I know a few people find my being lesbian is a sin or disgusting. It doesn't make me happy but it doesn't bother me that much. What bothers me is when people say nasty things, take away my rights, mistreat me, etc. If i were in your shoes i'd try to get to a point where my mum and I would agree to disagree in order to still be able to have some sort of a relationship. It might not be a close one, but it would still be something. If she couldn't keep herself from making such negative comments and keep quiet and be polite, i'd probably stop making an effort with her tbh. She doesn't have to like it, but she must treat you with respect.

MerryMarigold · 10/08/2018 22:44

That's a very good point tropics. The boundary needs to be based on whether she is respectful towards you or not.

4173bg · 11/08/2018 17:05

I would say she hasn't been respecful. She has continued to send barbed messages to tell me she feels sick and hurt. It feels a lot like she is making it about her and I just feel beaten down and tired now.

OP posts:
NotTheFordType · 11/08/2018 17:16

I'm sorry it's been such a painful experience for you OP.

Do you have your own created family around you now for support?

4173bg · 11/08/2018 18:32

Yes I do. And luckily my siblings are being supportive too.

OP posts:
Bri2016 · 11/08/2018 23:16

Look here, I m an old foggy like your dm. The different and diverse labels for private relationships confuse us..our dc accept it all and EVENTUALLY so do we. It has always been there but now it’s in the open. So stick with it. No apologies or back peddling. You are who you are. And you are your md.
Let me tell you you’re confidence will rub off on her. But don’t confuse her with to much details or labels. Us old foggies understand the basics of not being heterosexual but we can’t be doing with all the complex labelling.. tmi.
But we do not want to lose our children and they live in a different world to the one we grew up in.. the majority of us foggies work it out for our selves ——— given time and space.
Your dm will be struggling to work it out. Give her time. Don’t back pedal, you are who you are. Stand firm.
If, eventually, you’re dm can’t accept her dd for who she is then she’s the loser not you.
For others reading this I’m an old foggy living in extremely rural farming community were church/chapel still rule . Dispite what the world would like to convey the W orst sin is to turn your back on family no mater what their sexual connotation is.. No mater what has happened, family is family.. And to those young people reading this I would say love them and stand firm. You are who you are.
If, are the end of the day, they can’t accent your choices so be it. You’ve done your best. Stand firm. I wish you all the best.
X xxxxx

ASpringerEspanya · 11/08/2018 23:20

I'm poly and bi.
Well I was poly, new dp isn't but I understand the draining thing. My family were very accepting but it was still hard explaining things over and over

4173bg · 13/08/2018 18:23

I haven't even been in a position to have the chance to explain it yet.

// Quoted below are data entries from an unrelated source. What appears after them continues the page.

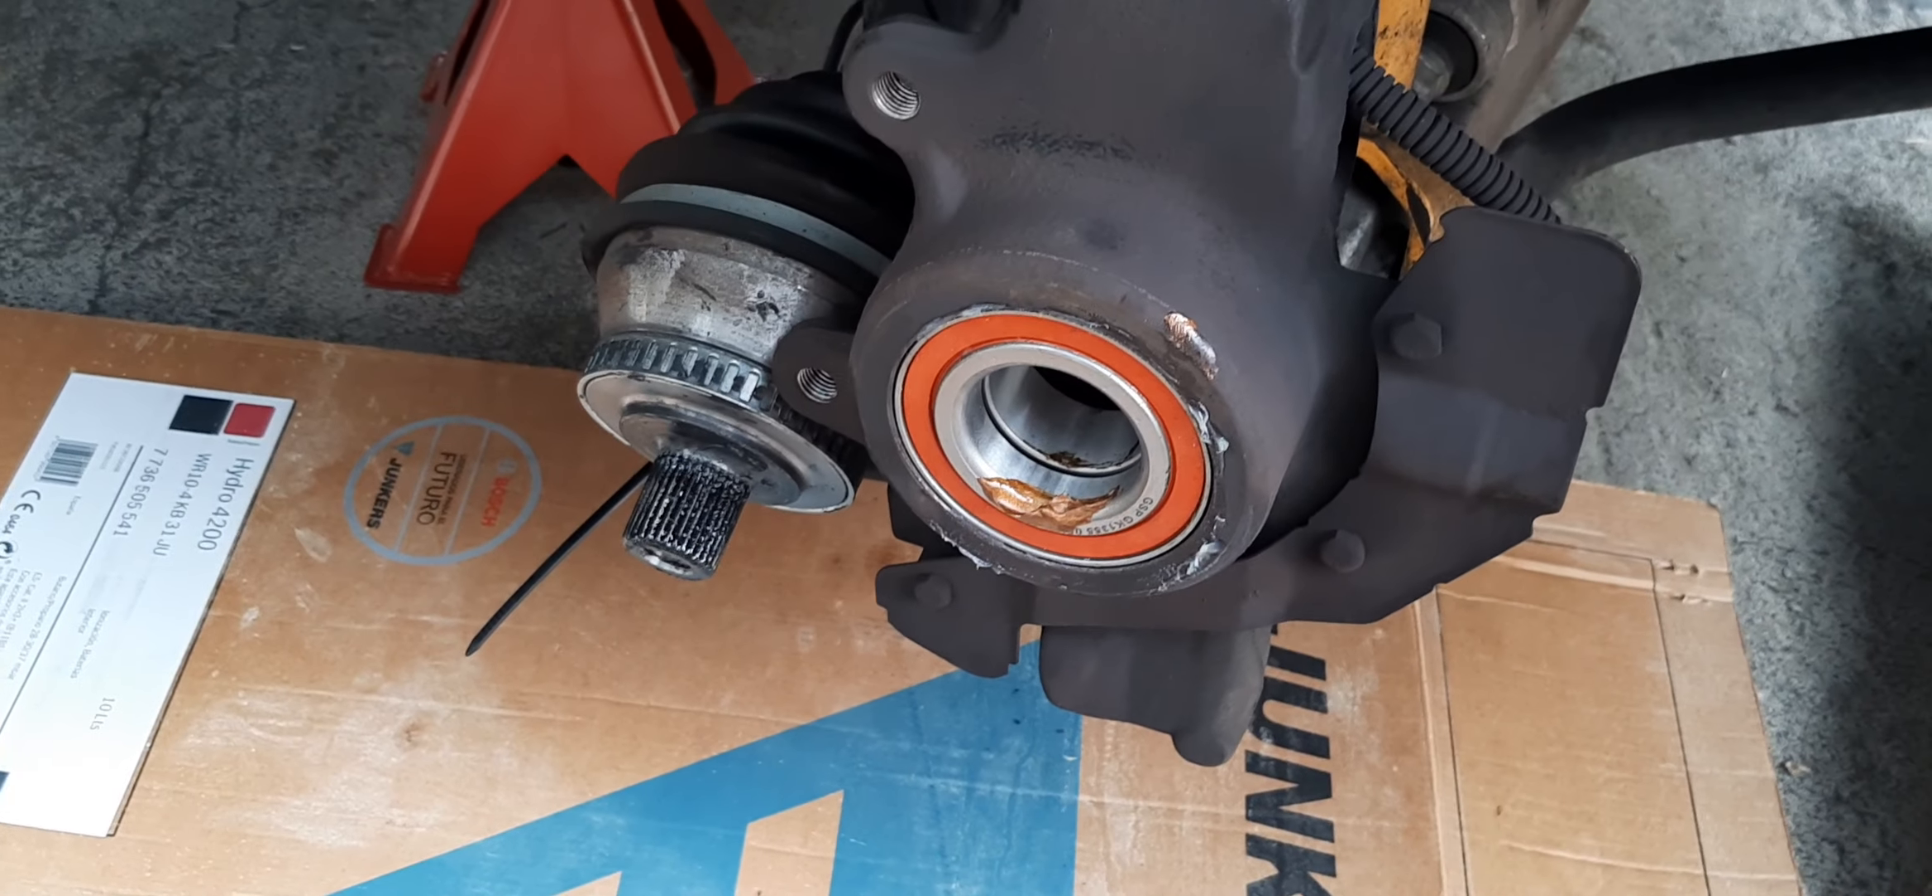Fijaos ya el rodamiento colocado en su sitio sin tener que utilizar prensa.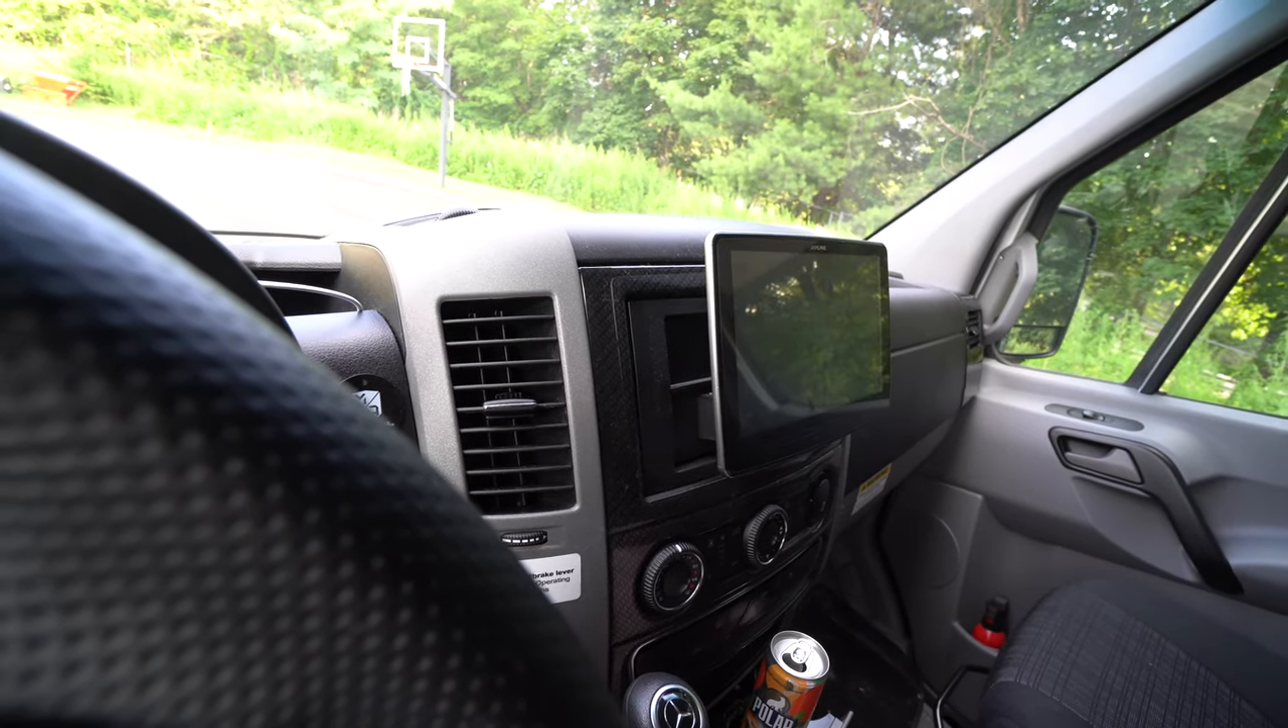It doesn't quite sit flush the way that the factory screen did, but I like it.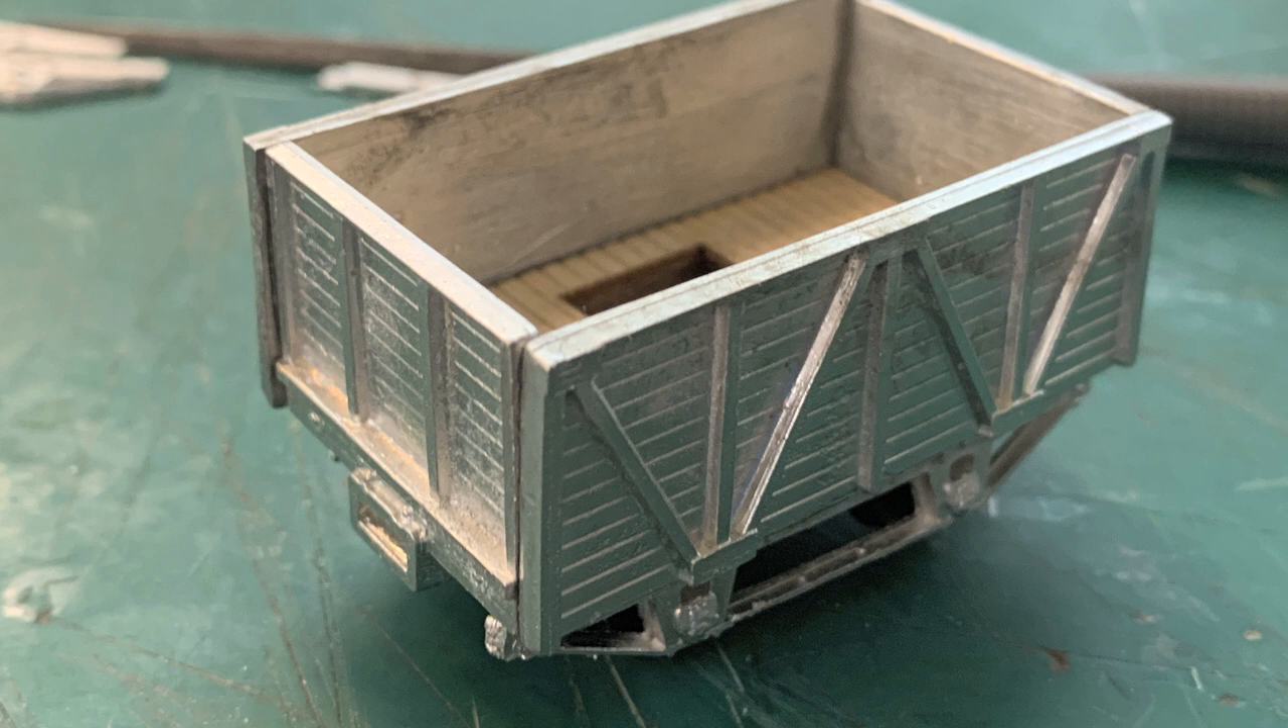I've got a really nice tight seam here where the car ends fit between the car sides.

I have a lot of being told how upset I am making people....it feels like it is becoming alot about how she is feeling...

OP posts:
percheron67 · 13/08/2018 20:34

Never heard of polyamory so googled it. Glad I did - won't get confused with Polyfilla and polygrip if it comes up in conversation!

4173bg · 14/08/2018 16:04

percheron67 Grin Grin Grin

OP posts:
chillpizza · 14/08/2018 17:37

So you came out as bi with a gf who also has another gf.

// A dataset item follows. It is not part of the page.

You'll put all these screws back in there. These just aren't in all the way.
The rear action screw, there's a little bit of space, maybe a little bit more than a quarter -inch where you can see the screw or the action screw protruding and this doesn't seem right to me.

She hasn’t reacted well but her little head likely imploded with all that at once even more so if you mentioned possible children.

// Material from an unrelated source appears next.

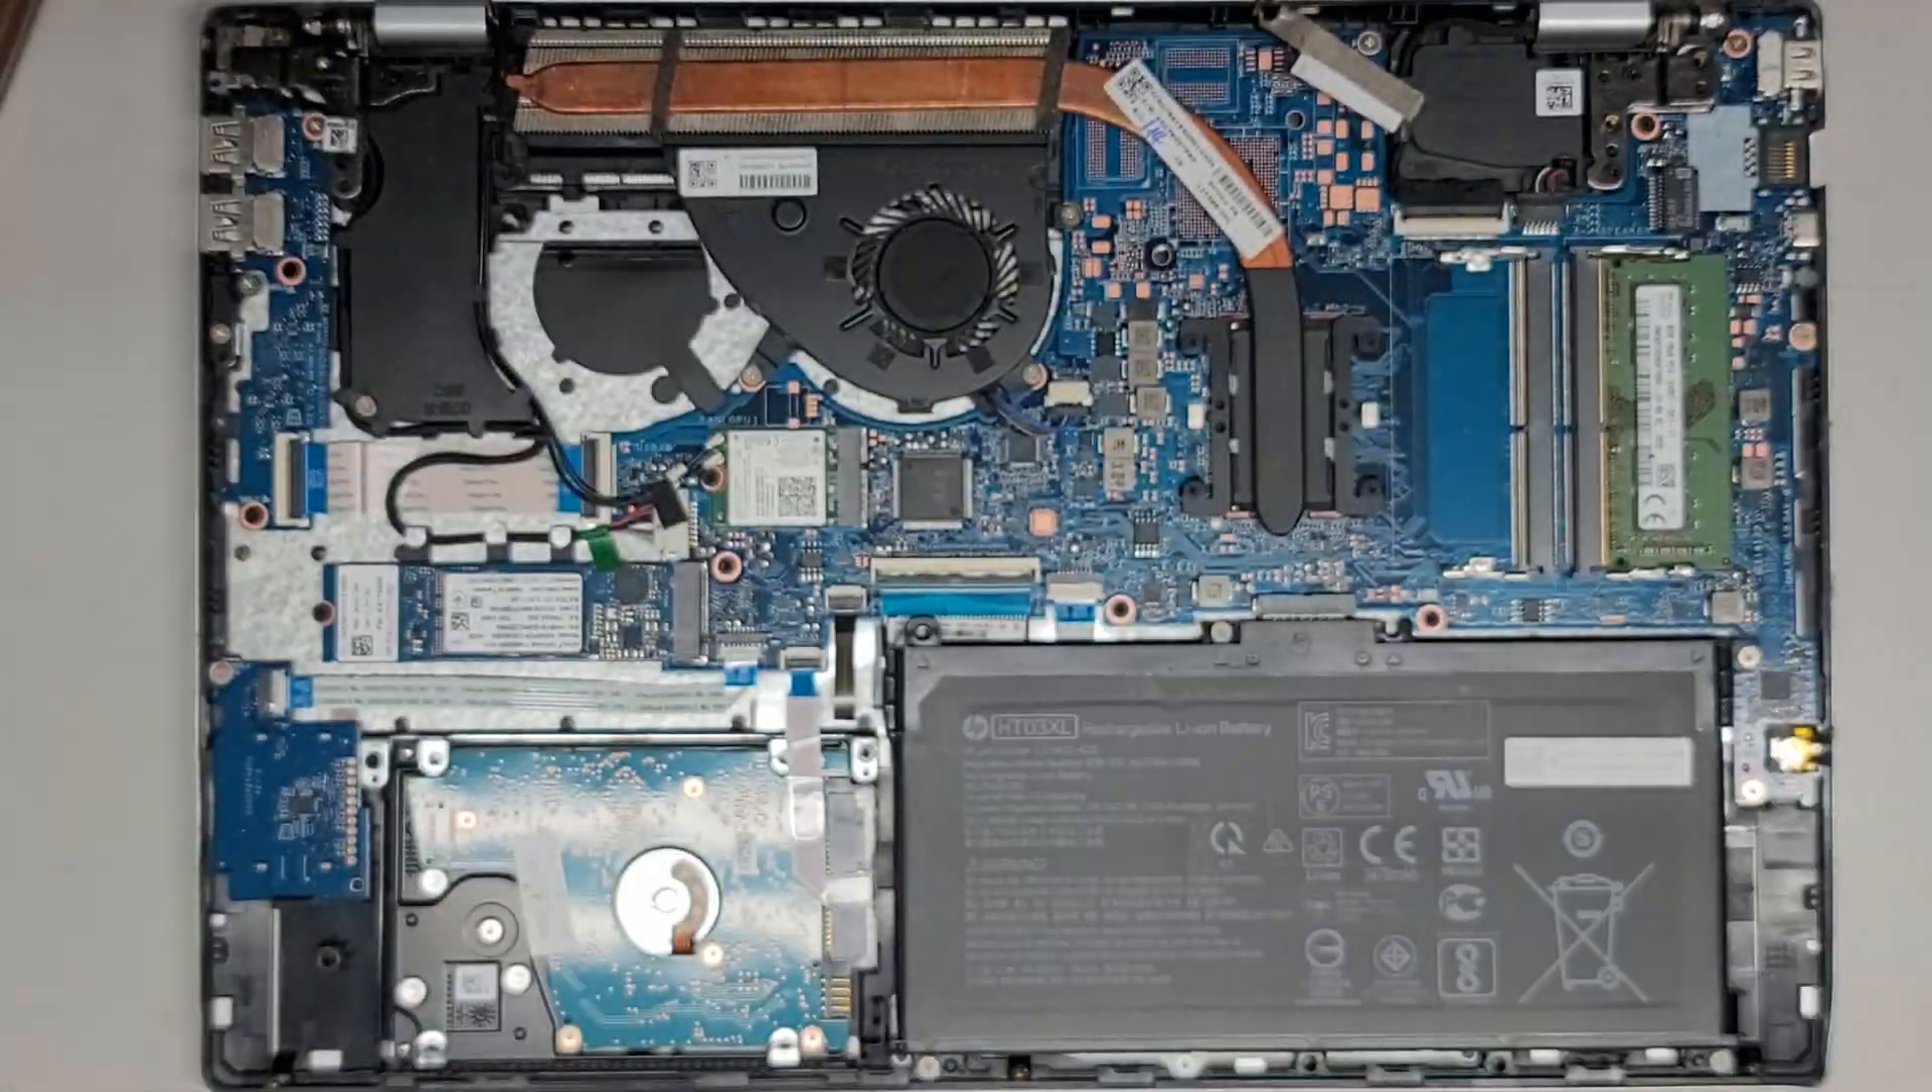We got the bottom cover off.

I can’t say I’d be 100% happy if my child came home saying they where dating cindy, but cindy has a gf called barb and does barb also have another gf/bf? I’d be worried about their health. But I wouldn’t say anything About it I would keep my mouth shut apart from inviting cindy for dinner one day asking her favourite meal.

Sounds like you’ve never been good enough for her though which is tough going I’d just leave her to sit on it.